Dataset entries:
>>>>>
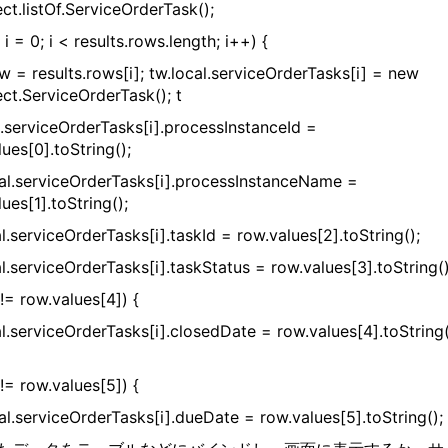
ct.listOf.ServiceOrderTask();
 i = 0; i < results.rows.length; i++) {
w = results.rows[i]; tw.local.serviceOrderTasks[i] = new
ect.ServiceOrderTask(); t
l.serviceOrderTasks[i].processInstanceId =
ues[0].toString();
al.serviceOrderTasks[i].processInstanceName =
ues[1].toString();
al.serviceOrderTasks[i].taskId = row.values[2].toString();
al.serviceOrderTasks[i].taskStatus = row.values[3].toString()
 != row.values[4]) {
al.serviceOrderTasks[i].closedDate = row.values[4].toString(
 != row.values[5]) {
al.serviceOrderTasks[i].dueDate = row.values[5].toString(); 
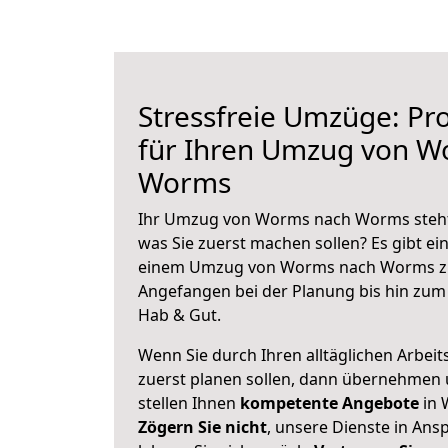
Stressfreie Umzüge: Pro
für Ihren Umzug von W
Worms
Ihr Umzug von Worms nach Worms steht 
was Sie zuerst machen sollen? Es gibt ein
einem Umzug von Worms nach Worms zu
Angefangen bei der Planung bis hin zum
Hab & Gut.
Wenn Sie durch Ihren alltäglichen Arbeits
zuerst planen sollen, dann übernehmen 
stellen Ihnen
kompetente Angebote
in 
Zögern Sie nicht
, unsere Dienste in An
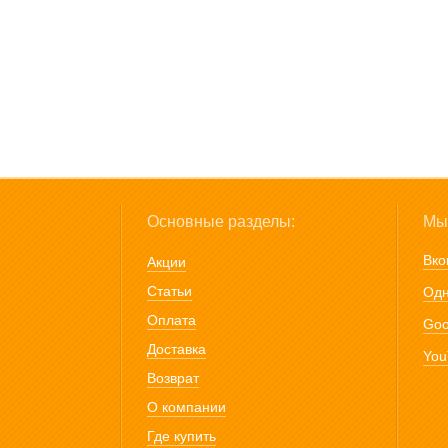
Основные разделы:
Мы 
Вко
Акции
Статьи
Одн
Оплата
Goo
Доставка
You
Возврат
О компании
Где купить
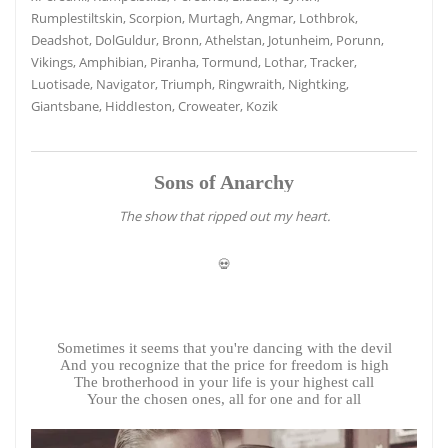
Rumplestiltskin, Scorpion, Murtagh, Angmar, Lothbrok,
Deadshot, DolGuldur, Bronn, Athelstan, Jotunheim, Porunn,
Vikings, Amphibian, Piranha, Tormund, Lothar, Tracker,
Luotisade, Navigator, Triumph, Ringwraith, Nightking,
Giantsbane, HiddIeston, Croweater, Kozik
Sons of Anarchy
The show that ripped out my heart.
💀
Sometimes it seems that you're dancing with the devil
And you recognize that the price for freedom is high
The brotherhood in your life is your highest call
Your the chosen ones, all for one and for all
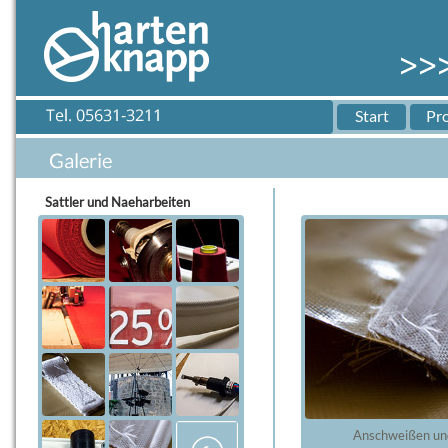
Start
Pr
Sattler und Naeharbeiten
Anschweißen un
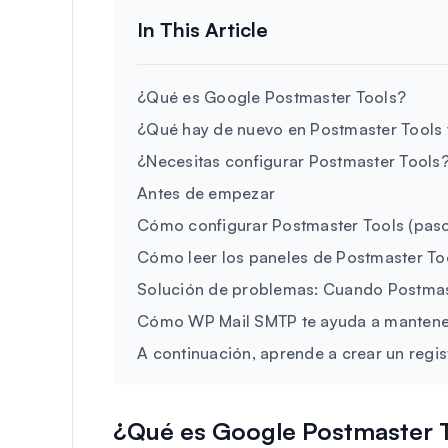
¿Qué es Google Postmaster Tools?
¿Qué hay de nuevo en Postmaster Tools
¿Necesitas configurar Postmaster Tools
Antes de empezar
Cómo configurar Postmaster Tools (paso
Cómo leer los paneles de Postmaster To
Solución de problemas: Cuando Postmas
Cómo WP Mail SMTP te ayuda a mantener
A continuación, aprende a crear un reg
¿Qué es Google Postmaster 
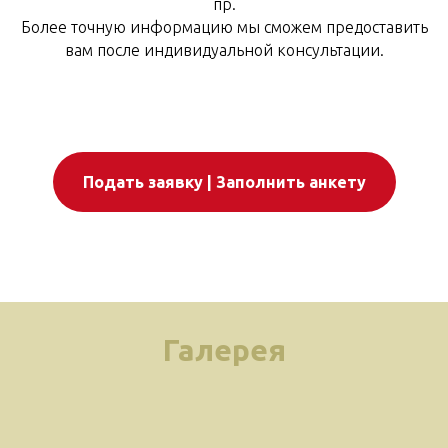
пр.
Более точную информацию мы сможем предоставить
вам после индивидуальной консультации.
Подать заявку | Заполнить анкету
Галерея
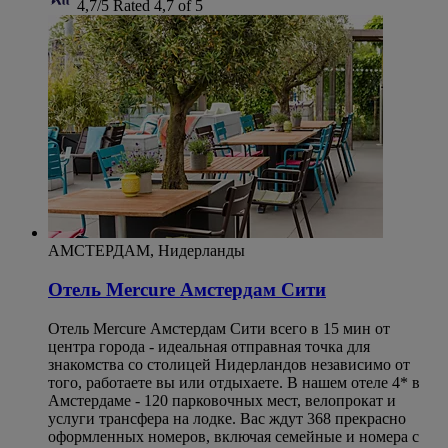
4,7/5
Rated 4,7 of 5
АМСТЕРДАМ, Нидерланды
Отель Mercure Амстердам Сити
Отель Mercure Амстердам Сити всего в 15 мин от
центра города - идеальная отправная точка для
знакомства со столицей Нидерландов независимо от
того, работаете вы или отдыхаете. В нашем отеле 4* в
Амстердаме - 120 парковочных мест, велопрокат и
услуги трансфера на лодке. Вас ждут 368 прекрасно
оформленных номеров, включая семейные и номера с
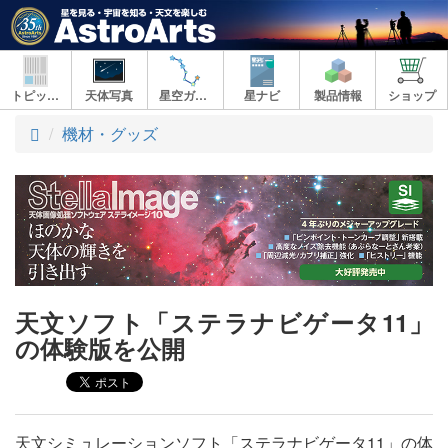
トピックス
天体写真
星空ガイド
星ナビ
製品情報
ショップ
ト
機材・グッズ
ッ
プ
天文ソフト「ステラナビゲータ11」
の体験版を公開
天文シミュレーションソフト「ステラナビゲータ11」の体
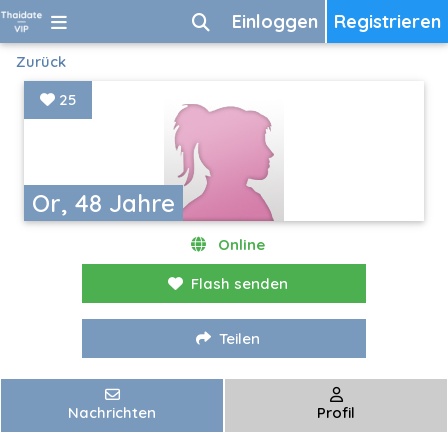
Einloggen
Registrieren
Zurück
25
Or, 48 Jahre
Online
Flash senden
Teilen
Nachrichten
Profil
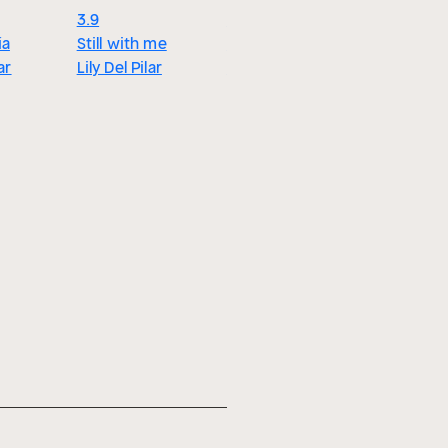
3.9
3.9
ía
Still with me
Still with you
ar
Lily Del Pilar
Lily Del Pilar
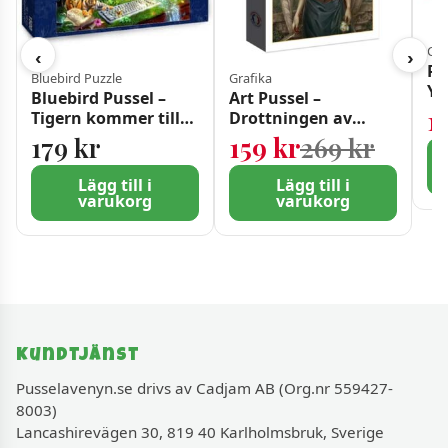
Cob
‹
›
Pu
Bluebird Puzzle
Grafika
Yo
Bluebird Pussel –
Art Pussel –
bi
1
Tigern kommer till
Drottningen av
liv 1500 bitar
Ghouls 2000 bitar
Det ur
Det nu
179
kr
159
kr
269
kr
Lägg till i
Lägg till i
varukorg
varukorg
Kundtjänst
Pusselavenyn.se drivs av Cadjam AB (Org.nr 559427-
8003)
Lancashirevägen 30, 819 40 Karlholmsbruk, Sverige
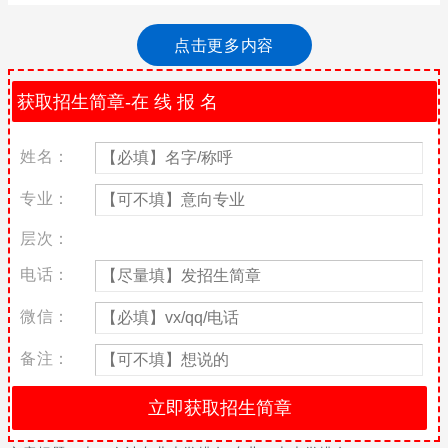
东北二本大学排名
点击更多内容
1、沈阳科技学院
位于辽宁省沈阳市，始建于1999年，前身为沈阳化工大学科亚学
院；2016年4月，经教育部批准，转设为独立设置的省属普通高等
学校。
姓名：
学校校区整体占地面积达41.96万平方米，建筑面积23.94万平方
米；下设8个系部，有31个本科专业。
专业：
2、辽宁传媒学院
层次：
坐落于辽宁省沈阳市，是辽宁省应用型大学建设试点高校、辽宁省
电话：
文化产业校企联盟理事长单位。
校园总占地面积1600亩，建筑面积47万平方米，分南北两个校区，
微信：
北校区正在建设中；下设11个二级学院，开设31个本科专业，5个
专科专业。
备注：
3、长春工程学院
位于长春市，是经教育部批准成立的一所以工学为主，管理学、理
学、艺术学、文学等多学科发展的省属普通本科高校。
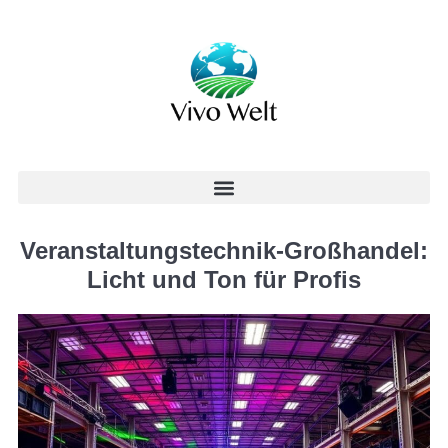
Veranstaltungstechnik-Großhandel:
Licht und Ton für Profis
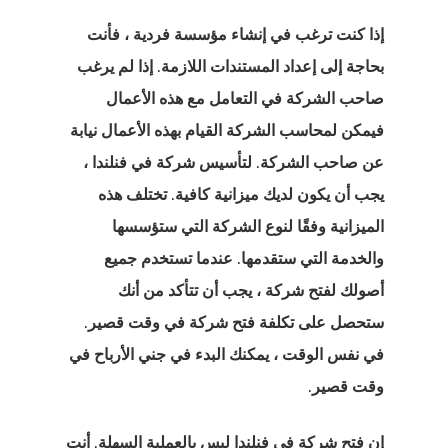
البحث
إذا كنت ترغب في إنشاء مؤسسة فردية ، فأنت
البحث عن
بحاجة إلى إعداد المستندات اللازمة. إذا لم يرغب
ء
صاحب الشركة في التعامل مع هذه الأعمال
فيمكن لمحاسب الشركة القيام بهذه الأعمال نيابة
 الدفع فشلت
عن صاحب الشركة. لتأسيس شركة في فنلندا ،
يجب أن يكون لديك ميزانية كافية. تختلف هذه
الميزانية وفقًا لنوع الشركة التي ستؤسسها
 أسعار الوكيل
والخدمة التي ستقدمها. عندما تستخدم جميع
أصولك لفتح شركة ، يجب أن تتأكد من أنك
ستحصل على تكلفة فتح شركة في وقت قصير.
في نفس الوقت ، يمكنك البدء في جني الأرباح في
 الدولة التي
وقت قصير.
ؤهل لها؟
إن فتح
شركة في فنلندا
ليس بالعملية السهلة. أنت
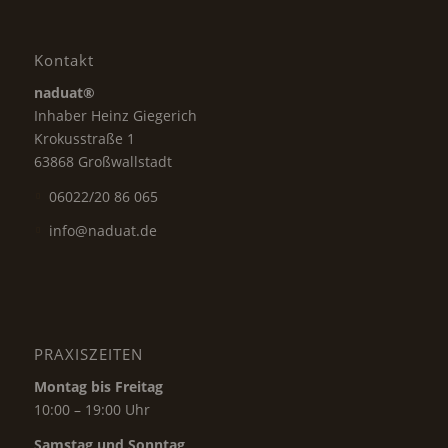
Kontakt
naduat®
Inhaber Heinz Giegerich
Krokusstraße 1
63868 Großwallstadt
06022/20 86 065
info@naduat.de
PRAXISZEITEN
Montag bis Freitag
10:00 – 19:00 Uhr
Samstag und Sonntag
<<<<<
■ TASK TO COMPLETE
Please copy out from the data above, without any picture, exactly the lines running from the one that holds "Solución de problemas: Cuando Postmas" through the one that holds "Pusselavenyn.se drivs av", and nothing beyond them.

■ ANSWER BOX
Solución de problemas: Cuando Postmas
Cómo WP Mail SMTP te ayuda a mantener
A continuación, aprende a crear un reg
¿Qué es Google Postmaster 
пр.
Более точную информацию мы сможем предоставить
вам после индивидуальной консультации.
Подать заявку | Заполнить анкету
Галерея
4,7/5
Rated 4,7 of 5
АМСТЕРДАМ, Нидерланды
Отель Mercure Амстердам Сити
Отель Mercure Амстердам Сити всего в 15 мин от
центра города - идеальная отправная точка для
знакомства со столицей Нидерландов независимо от
того, работаете вы или отдыхаете. В нашем отеле 4* в
Амстердаме - 120 парковочных мест, велопрокат и
услуги трансфера на лодке. Вас ждут 368 прекрасно
оформленных номеров, включая семейные и номера с
トピックス
天体写真
星空ガイド
星ナビ
製品情報
ショップ
ト
機材・グッズ
ッ
プ
天文ソフト「ステラナビゲータ11」
の体験版を公開
天文シミュレーションソフト「ステラナビゲータ11」の体
Einloggen
Registrieren
Zurück
25
Or, 48 Jahre
Online
Flash senden
Teilen
Nachrichten
Profil
3.9
3.9
ía
Still with me
Still with you
ar
Lily Del Pilar
Lily Del Pilar
Cob
‹
›
Pu
Bluebird Puzzle
Grafika
Yo
Bluebird Pussel –
Art Pussel –
bi
1
Tigern kommer till
Drottningen av
liv 1500 bitar
Ghouls 2000 bitar
Det ur
Det nu
179
kr
159
kr
269
kr
Lägg till i
Lägg till i
varukorg
varukorg
Kundtjänst
Pusselavenyn.se drivs av Cadjam AB (Org.nr 559427-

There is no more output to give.